*ASSIGNED TASK:*
Could you restate word for word each line from the top of the listing below through the line containing "26: (821, 202, 11.81)"? Keep the pictures out.

*LISTED ENTRIES:*
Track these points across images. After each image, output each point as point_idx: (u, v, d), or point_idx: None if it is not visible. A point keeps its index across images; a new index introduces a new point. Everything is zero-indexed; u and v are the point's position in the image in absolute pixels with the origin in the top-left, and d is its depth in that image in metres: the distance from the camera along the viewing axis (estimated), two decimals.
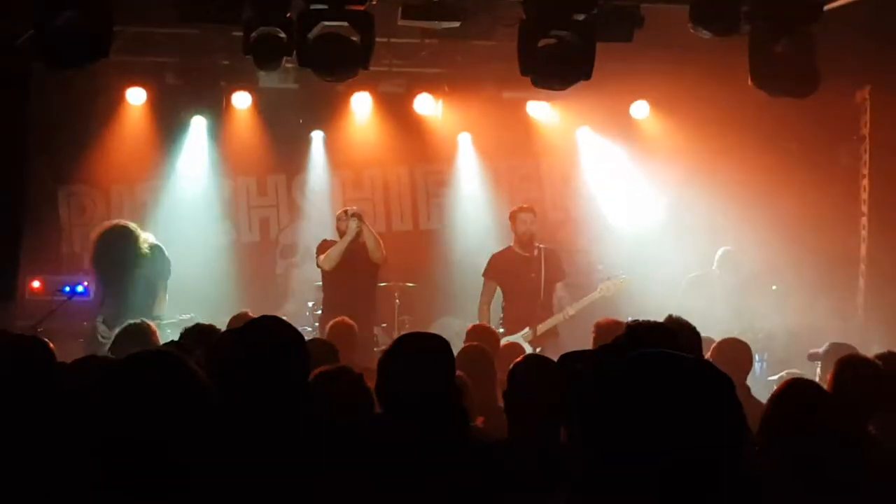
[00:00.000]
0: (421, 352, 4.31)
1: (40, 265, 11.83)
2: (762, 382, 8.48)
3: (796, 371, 8.56)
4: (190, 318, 10.01)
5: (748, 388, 7.08)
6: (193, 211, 12.53)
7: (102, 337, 9.67)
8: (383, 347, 4.83)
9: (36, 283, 11.53)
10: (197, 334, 6.28)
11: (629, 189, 13.14)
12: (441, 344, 4.39)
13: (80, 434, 2.67)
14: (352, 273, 10.90)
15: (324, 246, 11.18)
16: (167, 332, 8.79)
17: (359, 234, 10.94)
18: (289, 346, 3.54)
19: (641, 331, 4.15)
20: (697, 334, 5.72)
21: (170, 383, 2.66)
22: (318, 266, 11.10)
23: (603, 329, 6.93)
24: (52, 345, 5.95)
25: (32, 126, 11.55)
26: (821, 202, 11.81)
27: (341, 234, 11.07)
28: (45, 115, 11.59)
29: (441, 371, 4.29)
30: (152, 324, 7.59)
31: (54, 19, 8.46)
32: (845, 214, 11.90)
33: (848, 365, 5.56)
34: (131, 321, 7.54)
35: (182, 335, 6.69)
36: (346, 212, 11.26)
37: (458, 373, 6.00)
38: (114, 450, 2.57)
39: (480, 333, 8.53)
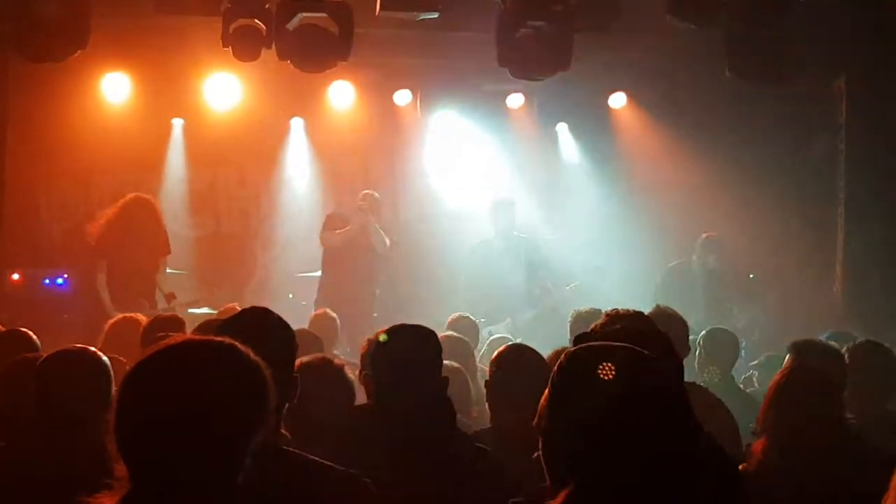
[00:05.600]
0: (412, 344, 4.33)
1: (20, 258, 11.79)
2: (743, 369, 8.53)
3: (773, 353, 8.68)
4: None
5: (732, 377, 7.17)
6: (174, 203, 12.50)
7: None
8: (370, 337, 4.85)
9: (16, 276, 11.49)
10: (161, 324, 6.28)
11: (609, 178, 13.17)
12: (430, 336, 4.41)
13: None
14: (352, 265, 11.01)
15: (330, 220, 11.30)
16: None
17: (363, 227, 11.09)
18: (279, 337, 3.56)
19: (619, 319, 4.18)
20: (685, 324, 5.78)
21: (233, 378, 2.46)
22: (320, 238, 11.23)
23: (581, 318, 6.97)
24: (34, 336, 6.02)
25: (10, 119, 11.53)
26: (798, 191, 11.88)
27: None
28: (24, 107, 11.56)
29: (431, 363, 4.31)
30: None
31: (32, 11, 8.45)
32: (823, 203, 11.97)
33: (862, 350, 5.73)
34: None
35: (147, 329, 6.67)
36: (366, 195, 11.43)
37: (454, 364, 6.07)
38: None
39: (461, 325, 8.57)
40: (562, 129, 13.39)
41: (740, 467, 4.11)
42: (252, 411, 2.45)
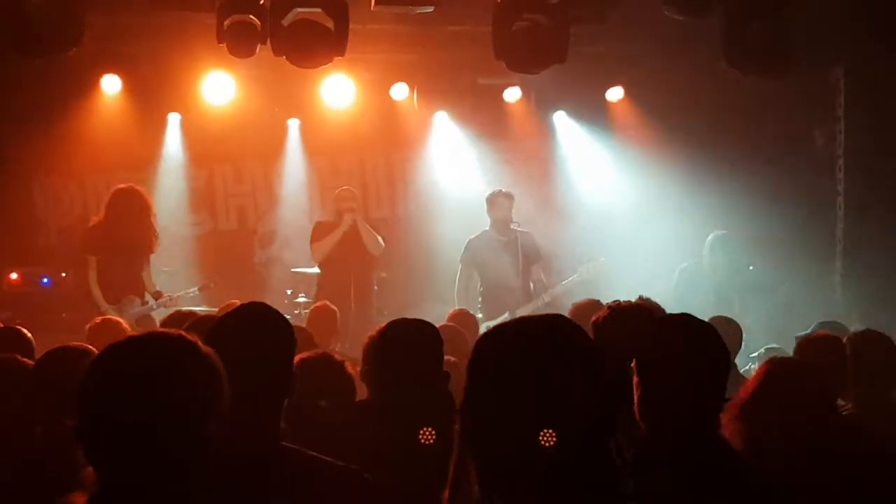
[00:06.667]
0: (412, 339, 4.31)
1: (17, 257, 11.77)
2: (743, 361, 8.52)
3: (774, 346, 8.66)
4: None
5: (735, 367, 7.12)
6: (170, 200, 12.48)
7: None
8: (370, 333, 4.82)
9: (14, 275, 11.48)
10: (176, 322, 6.23)
11: (606, 172, 13.15)
12: (432, 331, 4.39)
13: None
14: (346, 264, 10.97)
15: (318, 229, 11.27)
16: None
17: (353, 227, 11.05)
18: (278, 332, 3.54)
19: (622, 311, 4.16)
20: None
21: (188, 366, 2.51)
22: (311, 250, 11.24)
23: (581, 310, 6.93)
24: (28, 334, 5.99)
25: (5, 117, 11.51)
26: (797, 183, 11.87)
27: (338, 213, 11.17)
28: (19, 105, 11.54)
29: (433, 358, 4.29)
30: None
31: (25, 8, 8.42)
32: (821, 195, 11.96)
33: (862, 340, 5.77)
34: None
35: (162, 324, 6.67)
36: (346, 192, 11.36)
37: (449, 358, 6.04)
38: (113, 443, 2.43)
39: (461, 319, 8.54)
40: (559, 121, 13.36)
41: None
42: (203, 399, 2.50)
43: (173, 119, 12.67)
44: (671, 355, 3.34)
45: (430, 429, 3.96)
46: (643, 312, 4.23)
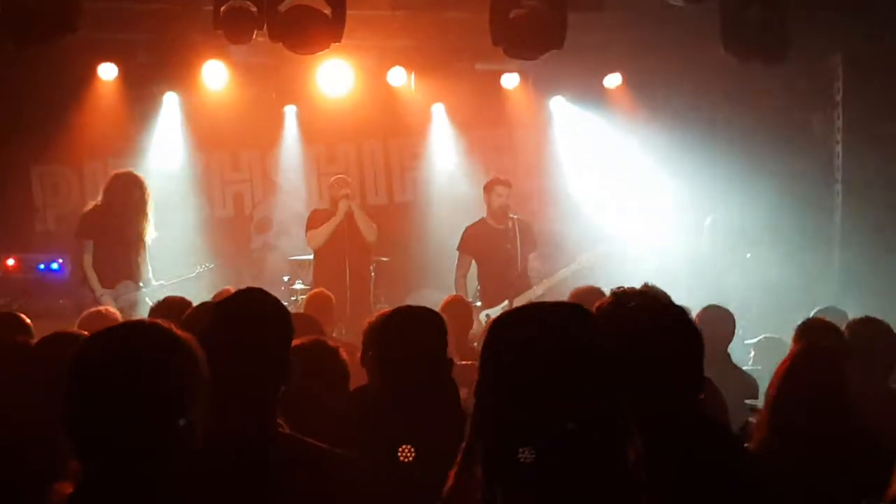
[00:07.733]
0: (420, 325, 4.31)
1: (14, 244, 11.76)
2: (739, 348, 8.50)
3: (771, 335, 8.64)
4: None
5: (728, 356, 7.08)
6: (167, 187, 12.44)
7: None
8: (370, 319, 4.80)
9: (11, 262, 11.47)
10: (167, 308, 6.21)
11: (603, 159, 13.13)
12: (437, 318, 4.39)
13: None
14: (342, 250, 10.95)
15: (314, 217, 11.25)
16: None
17: (349, 214, 11.02)
18: (275, 319, 3.53)
19: (628, 298, 4.12)
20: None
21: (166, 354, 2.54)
22: (307, 238, 11.22)
23: (579, 297, 6.91)
24: (29, 321, 5.98)
25: (2, 104, 11.48)
26: (795, 169, 11.86)
27: (332, 200, 11.14)
28: (16, 92, 11.51)
29: (437, 346, 4.29)
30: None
31: None
32: (819, 182, 11.95)
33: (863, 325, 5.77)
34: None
35: (152, 310, 6.62)
36: (340, 180, 11.34)
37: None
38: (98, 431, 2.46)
39: (456, 306, 8.52)
40: (557, 107, 13.33)
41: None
42: (184, 386, 2.53)
43: (170, 106, 12.64)
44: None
45: (409, 447, 3.94)
46: (647, 298, 4.18)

*RESPONSE BELOW:*
Track these points across images. After each image, output each point as point_idx: (u, v, d), or point_idx: None if it is not visible. A point keeps its index across images; a new index introduces a new point. Everything is zero-indexed; u and v are the point's position in the image in absolute pixels with the origin in the top-left, and d is its depth in that image in metres: the distance from the camera along the viewing axis (estimated), two decimals.
[00:00.000]
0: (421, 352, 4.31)
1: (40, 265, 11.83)
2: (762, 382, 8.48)
3: (796, 371, 8.56)
4: (190, 318, 10.01)
5: (748, 388, 7.08)
6: (193, 211, 12.53)
7: (102, 337, 9.67)
8: (383, 347, 4.83)
9: (36, 283, 11.53)
10: (197, 334, 6.28)
11: (629, 189, 13.14)
12: (441, 344, 4.39)
13: (80, 434, 2.67)
14: (352, 273, 10.90)
15: (324, 246, 11.18)
16: (167, 332, 8.79)
17: (359, 234, 10.94)
18: (289, 346, 3.54)
19: (641, 331, 4.15)
20: (697, 334, 5.72)
21: (170, 383, 2.66)
22: (318, 266, 11.10)
23: (603, 329, 6.93)
24: (52, 345, 5.95)
25: (32, 126, 11.55)
26: (821, 202, 11.81)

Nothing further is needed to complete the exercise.